Protein Prophet
The development of the Protein Prophet statistical models, and its associated program was a big step forward for practitioners wanting to perform automated, large scale protein inference. The original paper describing protein prophet is worth reading. It's citation is;
Nesvizhskii, A. I., Keller, A., Kolker, E. & Aebersold, R. A Statistical Model for Identifying Proteins by Tandem Mass Spectrometry. Anal. Chem. 75, 4646–4658 (2003).
The practical reality of using Protein Prophet is a little different however as the program has undergone several significant developments since its original publication, and interpretation of Protein Prophet groupings can be challenging. Let's look at a few examples;
Uniquely identified protein
sp|P00761|TRYP_PIG
Search for this protein in the Protein Prophet results file.
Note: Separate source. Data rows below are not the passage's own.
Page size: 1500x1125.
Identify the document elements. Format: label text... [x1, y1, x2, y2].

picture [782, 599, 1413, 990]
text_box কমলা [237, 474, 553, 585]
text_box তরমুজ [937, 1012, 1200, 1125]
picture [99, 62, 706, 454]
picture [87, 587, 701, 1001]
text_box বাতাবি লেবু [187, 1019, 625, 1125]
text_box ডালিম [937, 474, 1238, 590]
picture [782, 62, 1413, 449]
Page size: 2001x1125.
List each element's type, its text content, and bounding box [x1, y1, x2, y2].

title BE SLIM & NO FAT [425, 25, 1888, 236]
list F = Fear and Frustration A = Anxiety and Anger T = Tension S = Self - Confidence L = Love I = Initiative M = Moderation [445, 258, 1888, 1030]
It should have group_probability
and protein_probability
scores of 1.0
. All of the three peptides that contribute evidence for this protein map uniquely to this protein alone so there are no other proteins in this group.
Indistinguishable Protein
sp|O08600|NUCG_MOUSE
In this case there still just one entry for the protein, but Protein Prophet
lists another protein tr|Q3UN47|Q3UN47_MOUSE
in the indistinguishable proteins column. This protein is indistinguishable from the primary entry sp|O08600|NUCG_MOUSE
because all of the identified peptides are shared between both.
A well behaved protein group
sp|O08677|KNG1_MOUSE
This protein is part of a smallish group of similar proteins. The overall group probability is high (1.0
) but probabilities group members are different. The first member of the group has a high probability 0.99
but all other members have probabilities of 0.0
. This is because all of the high scoring peptides are contained in the first entry. Evidence for the other entries consists of either (a) peptides that are contained in the first entry or (b) peptides with very low scores. Protein Prophet uses the principle of Occam's razor;
plurality should not be posited with out necessity
In other words, unless otherwise indicated by a unique peptide, we should assume that shared peptides come from the same protein.
Anomalous groups
In rare cases Protein Prophet fails produces strange results when its algorithm fails to converge. This can result in situations where the group probability is high (1.0) but all of the member proteins within the group are assigned a probability of 0.